By: Denise M. Champagne//September 12, 2014
By: Denise M. Champagne//September 12, 2014//
Technology has brought data storage a long way from putting papers in a folder and locking them in a file cabinet. Not only is there much more information to store today, but so many different places to put it and so many potential pitfalls along the way.
To help guide attorneys from falling between the cracks, a seminar on “Ethics and Social Media in Commercial Cases” was presented Wednesday by the Monroe County Bar Association and the New York State Bar Association’s Commercial and Federal Litigation Section.
Among the risks, according to attorney Adrian Dayton, founder of ClearView Social in Amherst, is putting too much information in an introduction such as saying you work for the largest energy company in the city which, with little research, is easy to figure out, inadvertently identifying the company.
Other risks include unintentionally creating an online attorney-client relationship through casual communication and inadvertently identifying a client by tweeting out you just got back from a particular court on a major case.
“Don’t say stupid things online,” he advised, relating a story about a lawyer who was fired after expressing hatred toward her client on Facebook, saying she would not identify the well-known company, but saying a word that rhymed with its name, making it easy for anyone who read the post to identify the client.
Dayton founded ClearView Social as a social media sharing and analytics application for law firms, allowing attorneys to more easily share content with their professional networks through various platforms such as Twitter and LinkedIn.
Brighton attorney Nicole Black, author of “Cloud Computing for Lawyers,” advises firms to have a social media policy in place to guide employees and avoid confusion. She is also director of business development and community relations at MyCase Inc., Web-based practice management software for lawyers; and a columnist for The Daily Record.
The panel was co-moderated by Pittsford attorney Scott L. Malouf, also a Daily Record columnist, who also chaired the seminar, and Supreme Court Justice Matthew A. Rosenbaum, assigned to the Commercial Part, who also participated on the panel.
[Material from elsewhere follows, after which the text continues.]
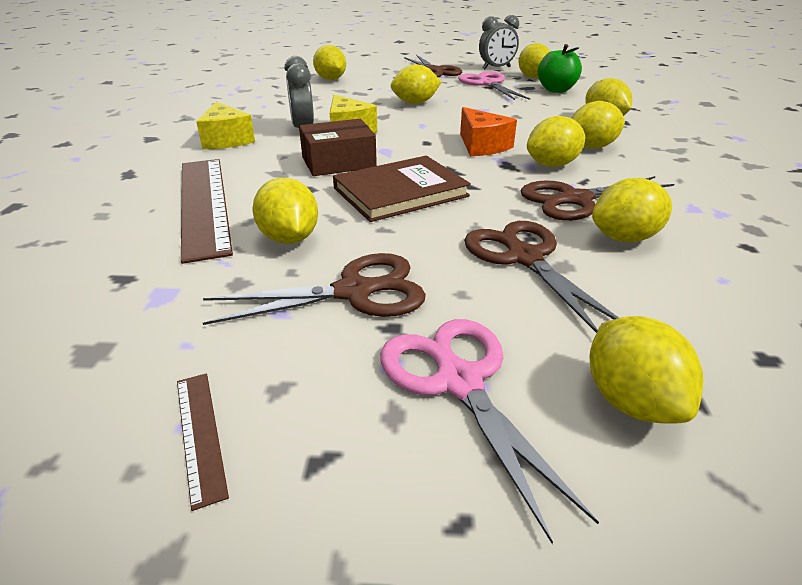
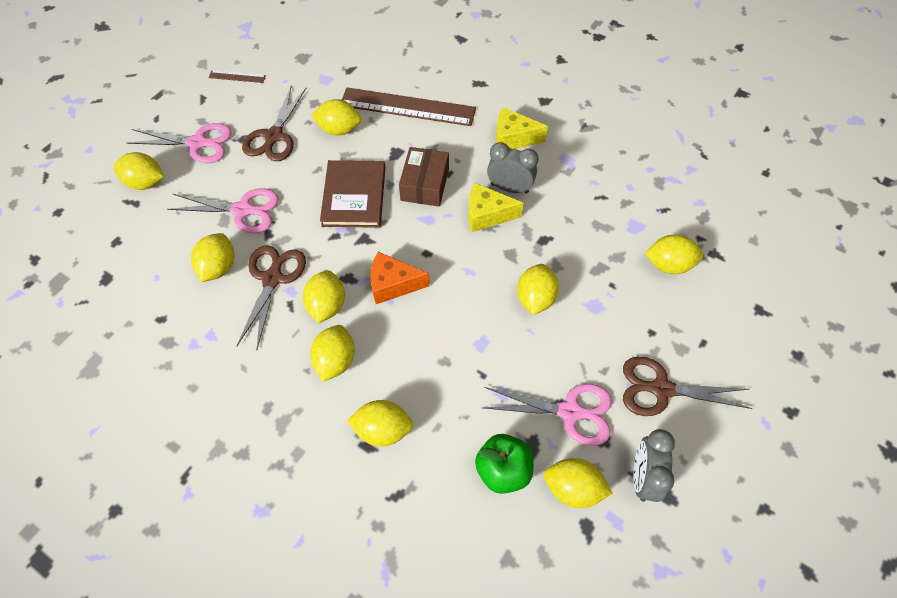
camera: 120 degrees right, 25 degrees up
brown scissors [464,221,619,333] -> pink scissors [167,188,279,233]

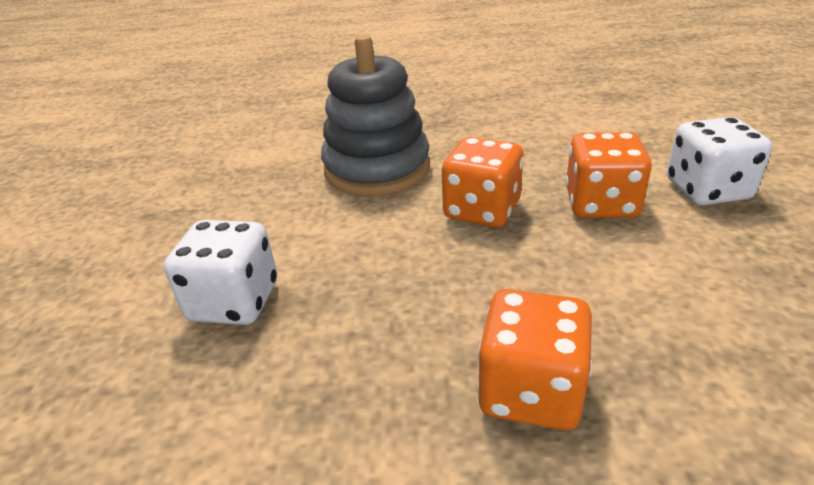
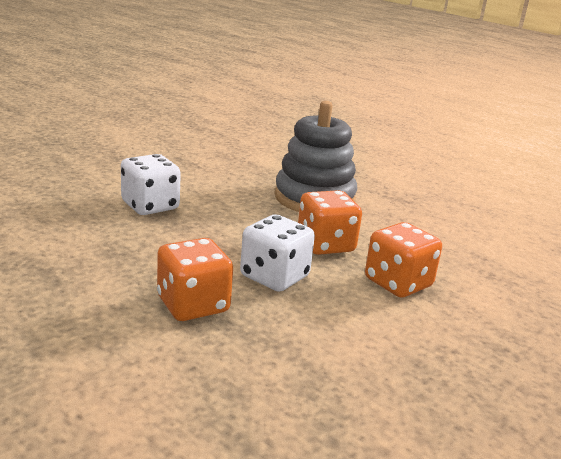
camera: 40 degrees right, 10 degrees down
white dice [667,117,772,205] -> white dice moved to [240,214,315,292]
Topics included marketing; investigations involving parties, nonparties and jurors; judicial perspectives; and common technologies.
Malouf asked about attorney research, using information available on public websites.
Black said it is OK to use what is publically available, but cautioned about using information from sites where one has to connect with someone to see what is behind the firewall, such as “friending” someone on Facebook. She also advised against deceptive tactics, saying if you send a friend request or make contact on other sites, be honest with the recipient about why you are making contact.
“What about researching jurors?” Malouf asked.
Black said various ethics opinions say this is OK too with one exception — passive notification in which the contacted site reveals your identity to the juror. She suggests changing personal settings to anonymous.
Peter Coons, senior vice president, professional consulting group D4 LLC in Rochester, said technology provides an amazing ability to research jurors, whereas in the past, firms may have hired private investigators.
As an example, he said a juror may indicate they are an animal lover, allowing attorneys to adapt that information in their questions and analysis of prospective jurors.
Facebook posts have also been used in trials, but Coons said the caution there is the account owner may deny setting it up and say someone else used his or her name to create the site.
Judge Rosenbaum said he has never had a colleague say they had a problem with attorneys looking at jurors’ information, but added the average age of area Supreme Court justices is 61 and not many actively use the popular platforms.
He said he does not have a problem with attorneys researching to find the best information to help their clients, as long as they stay within ethical boundaries.
Malouf asked if one party does online research and the other does not, does the first party have to share with the second? The general consensus is both parties have access, whether it is their own or using courtroom Wi-Fi, so it is up to each party to exercise due diligence.
Judge Rosenbaum said the issues are different when it comes to jurors and that he repeatedly advises them not to research or relate case-related information online. He said any issues regarding jurors discussing facts of the case, parties or issues needs to be brought to the attention of the court.
Coons talked about how online research and comments by clients can backfire.
He said there was a verdict in a Florida age-discrimination case involving a prevailing school headmaster whose daughter violated a confidential settlement agreement by posting comments online, saying her European summer vacation was on the school and to “suck it.” The school appealed and the headmaster lost $80,000 of the settlement.
Coons also warned attorneys about accessing confidential documents on public networks or free cloud services, saying it leaves the door open to being hacked.
“I think you just need to be really careful about what you put up there,” he said. Black agreed, but said storing information in the cloud is not that different than sending closed case files to offsite storage facilities or leaving files on a desk where they may be viewed by the cleaning crew.
She added attorneys need to exercise due diligence.
Someone from the audience of about 40 people asked if it is wrong to advise a client to remove things from their online sites, bringing up preservation and spoliation issues, which are also addressed in the NYSBA publication “Social Media Ethics Guidelines,” published by the Commercial and Federal Litigation Section, available at www.nysba.org.
The section’s chair-elect, Mark A. Berman, introduced the speakers. He said the goal is to bring programs upstate more often, including a bench-and-bar forum this fall.